The X-Files suffered a similar fate. Every week, a new case. Every week, a new mystery. Repeated hints at a conspiracy that never seemed any closer to being revealed left viewers frustrated. The audience grew tired of waiting for the payoff for the investment of their time.
Authors, too, can be guilty of out-staying their welcome. My husband has been a fan of Tom Clancy’s Jack Ryan novels for years. He has them all (and boy, they take up a lot of room on the shelf!) but Clancy has been dead since 2013 and hasn’t written without a co-author since 2003. To my knowledge, the cause of Clancy’s death hasn’t been disclosed, but my guess is that it was a degenerative or terminal illness that was diagnosed some years before he actually passed away because he was able to pass the torch to Grant Blackwood and Mark Greaney, who have continued to write in his name. But it isn’t Tom Clancy. Blackwood and Greaney may have spent ten years as apprentices, but they can’t replicate Clancy himself.

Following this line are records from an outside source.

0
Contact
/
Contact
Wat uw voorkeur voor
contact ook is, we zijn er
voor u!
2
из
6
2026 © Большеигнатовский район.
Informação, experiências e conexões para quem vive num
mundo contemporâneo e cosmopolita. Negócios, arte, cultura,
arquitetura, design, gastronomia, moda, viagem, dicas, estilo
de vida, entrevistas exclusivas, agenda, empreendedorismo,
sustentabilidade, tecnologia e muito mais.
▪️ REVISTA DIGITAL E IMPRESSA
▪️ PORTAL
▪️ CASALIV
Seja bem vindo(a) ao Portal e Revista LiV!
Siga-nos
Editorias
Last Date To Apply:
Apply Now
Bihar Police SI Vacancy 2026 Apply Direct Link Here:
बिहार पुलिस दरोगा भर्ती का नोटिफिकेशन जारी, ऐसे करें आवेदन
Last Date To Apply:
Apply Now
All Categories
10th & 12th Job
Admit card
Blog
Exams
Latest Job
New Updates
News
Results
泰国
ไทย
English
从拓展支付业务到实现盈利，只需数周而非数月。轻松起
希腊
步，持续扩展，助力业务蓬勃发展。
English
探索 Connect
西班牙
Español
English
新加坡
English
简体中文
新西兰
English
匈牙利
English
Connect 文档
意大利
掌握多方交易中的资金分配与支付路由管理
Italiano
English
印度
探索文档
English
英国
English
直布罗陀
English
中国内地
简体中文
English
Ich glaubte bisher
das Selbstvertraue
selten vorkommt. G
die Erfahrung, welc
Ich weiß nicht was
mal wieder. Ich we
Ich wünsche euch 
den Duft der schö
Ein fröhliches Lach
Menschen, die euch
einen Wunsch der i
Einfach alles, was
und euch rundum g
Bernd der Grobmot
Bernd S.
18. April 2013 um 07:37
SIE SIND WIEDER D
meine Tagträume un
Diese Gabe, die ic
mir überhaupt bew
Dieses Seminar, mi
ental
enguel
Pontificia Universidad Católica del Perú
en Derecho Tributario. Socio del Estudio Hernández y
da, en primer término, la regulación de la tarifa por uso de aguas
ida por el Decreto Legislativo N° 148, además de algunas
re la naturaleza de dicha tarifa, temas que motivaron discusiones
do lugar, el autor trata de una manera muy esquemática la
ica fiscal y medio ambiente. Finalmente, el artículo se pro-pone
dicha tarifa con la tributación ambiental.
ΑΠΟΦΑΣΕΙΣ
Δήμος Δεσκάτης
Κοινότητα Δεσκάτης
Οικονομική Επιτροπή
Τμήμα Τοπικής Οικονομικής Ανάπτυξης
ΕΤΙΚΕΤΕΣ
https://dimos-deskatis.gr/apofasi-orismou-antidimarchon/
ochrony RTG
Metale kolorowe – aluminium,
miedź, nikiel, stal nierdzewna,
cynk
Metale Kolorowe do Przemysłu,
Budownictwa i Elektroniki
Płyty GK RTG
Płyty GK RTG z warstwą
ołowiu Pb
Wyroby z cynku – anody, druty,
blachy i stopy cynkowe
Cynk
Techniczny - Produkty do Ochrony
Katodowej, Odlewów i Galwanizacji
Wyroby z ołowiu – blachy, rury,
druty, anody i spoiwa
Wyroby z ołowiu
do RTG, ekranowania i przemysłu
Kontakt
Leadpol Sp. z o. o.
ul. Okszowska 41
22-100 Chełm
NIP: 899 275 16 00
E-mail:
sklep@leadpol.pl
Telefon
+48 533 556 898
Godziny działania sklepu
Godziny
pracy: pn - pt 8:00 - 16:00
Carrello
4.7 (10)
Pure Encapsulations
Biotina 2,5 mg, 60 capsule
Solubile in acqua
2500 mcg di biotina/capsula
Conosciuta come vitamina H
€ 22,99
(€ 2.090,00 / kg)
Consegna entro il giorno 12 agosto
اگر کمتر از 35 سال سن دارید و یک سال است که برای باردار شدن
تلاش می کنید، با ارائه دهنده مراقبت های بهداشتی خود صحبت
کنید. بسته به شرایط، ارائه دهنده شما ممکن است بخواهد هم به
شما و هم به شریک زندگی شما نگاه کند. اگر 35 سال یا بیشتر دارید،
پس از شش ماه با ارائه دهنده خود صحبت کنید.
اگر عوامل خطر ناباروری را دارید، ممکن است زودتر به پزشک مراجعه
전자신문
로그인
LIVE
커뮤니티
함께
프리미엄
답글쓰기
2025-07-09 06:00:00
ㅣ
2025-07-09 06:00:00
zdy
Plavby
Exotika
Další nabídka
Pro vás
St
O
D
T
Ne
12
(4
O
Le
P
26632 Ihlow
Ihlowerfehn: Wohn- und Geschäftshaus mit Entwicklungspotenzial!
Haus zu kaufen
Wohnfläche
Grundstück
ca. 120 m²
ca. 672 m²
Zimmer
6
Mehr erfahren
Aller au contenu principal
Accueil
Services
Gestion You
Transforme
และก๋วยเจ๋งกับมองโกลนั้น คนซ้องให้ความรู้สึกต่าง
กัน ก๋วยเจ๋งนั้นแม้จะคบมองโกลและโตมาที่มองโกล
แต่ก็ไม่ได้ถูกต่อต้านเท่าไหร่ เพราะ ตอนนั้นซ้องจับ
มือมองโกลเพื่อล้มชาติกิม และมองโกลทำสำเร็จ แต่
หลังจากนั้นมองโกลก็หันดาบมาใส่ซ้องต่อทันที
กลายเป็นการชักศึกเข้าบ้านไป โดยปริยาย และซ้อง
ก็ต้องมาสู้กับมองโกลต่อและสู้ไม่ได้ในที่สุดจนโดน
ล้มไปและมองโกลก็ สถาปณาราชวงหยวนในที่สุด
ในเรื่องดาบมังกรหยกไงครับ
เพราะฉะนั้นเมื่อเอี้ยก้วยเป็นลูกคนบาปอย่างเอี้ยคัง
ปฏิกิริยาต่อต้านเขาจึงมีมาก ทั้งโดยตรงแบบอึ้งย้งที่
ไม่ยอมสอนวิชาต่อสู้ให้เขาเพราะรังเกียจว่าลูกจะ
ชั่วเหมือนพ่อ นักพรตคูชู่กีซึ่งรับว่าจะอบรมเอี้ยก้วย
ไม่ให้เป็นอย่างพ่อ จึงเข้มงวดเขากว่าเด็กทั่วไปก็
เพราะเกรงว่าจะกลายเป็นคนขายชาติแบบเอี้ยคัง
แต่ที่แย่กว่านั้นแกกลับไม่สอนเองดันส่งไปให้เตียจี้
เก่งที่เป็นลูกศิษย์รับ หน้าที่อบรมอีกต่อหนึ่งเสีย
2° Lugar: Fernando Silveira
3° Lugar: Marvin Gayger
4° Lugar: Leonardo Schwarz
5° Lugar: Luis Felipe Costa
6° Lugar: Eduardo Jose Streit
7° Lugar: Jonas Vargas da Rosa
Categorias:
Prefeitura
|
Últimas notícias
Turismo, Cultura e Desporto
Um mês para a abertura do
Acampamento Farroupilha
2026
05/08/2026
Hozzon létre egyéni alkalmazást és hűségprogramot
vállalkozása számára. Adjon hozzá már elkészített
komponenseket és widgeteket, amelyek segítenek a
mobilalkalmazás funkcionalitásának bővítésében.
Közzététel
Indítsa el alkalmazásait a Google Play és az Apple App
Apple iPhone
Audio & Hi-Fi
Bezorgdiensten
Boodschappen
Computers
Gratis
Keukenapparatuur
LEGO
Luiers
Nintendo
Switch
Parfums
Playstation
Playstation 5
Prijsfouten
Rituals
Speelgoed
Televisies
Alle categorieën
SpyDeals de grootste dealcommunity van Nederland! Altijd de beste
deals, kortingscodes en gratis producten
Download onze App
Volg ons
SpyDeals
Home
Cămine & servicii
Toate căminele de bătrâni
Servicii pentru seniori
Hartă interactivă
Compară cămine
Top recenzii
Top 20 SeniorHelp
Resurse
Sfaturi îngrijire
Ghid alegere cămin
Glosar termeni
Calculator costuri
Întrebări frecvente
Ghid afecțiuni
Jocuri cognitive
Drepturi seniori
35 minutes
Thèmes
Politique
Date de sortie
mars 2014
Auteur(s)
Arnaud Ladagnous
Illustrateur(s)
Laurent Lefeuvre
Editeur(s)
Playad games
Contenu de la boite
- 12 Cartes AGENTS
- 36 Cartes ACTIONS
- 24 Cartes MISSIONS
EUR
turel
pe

It must be very difficult to let go of a franchise that is both successful and financially rewarding but there is an artistic skill to knowing when enough is enough. Lost and The X-Files teaches us that audiences deserve answers, they deserve a climax to your story, and they won’t hang on indefinitely for satisfaction. The Walking Dead teaches us that it’s vital to avoid becoming stale. If I ever find myself reaching for charicatures or re-hashing the same plot from a previous story, I hope I will be wise enough to recognise it. Tom Clancy probably teaches us to stop writing when we’re dead!
I suppose that every franchise has an expiry date, some more obvious than others, the skill is recognising it before it’s too late.
And may we all be fortunate enough to face that particular dilemma.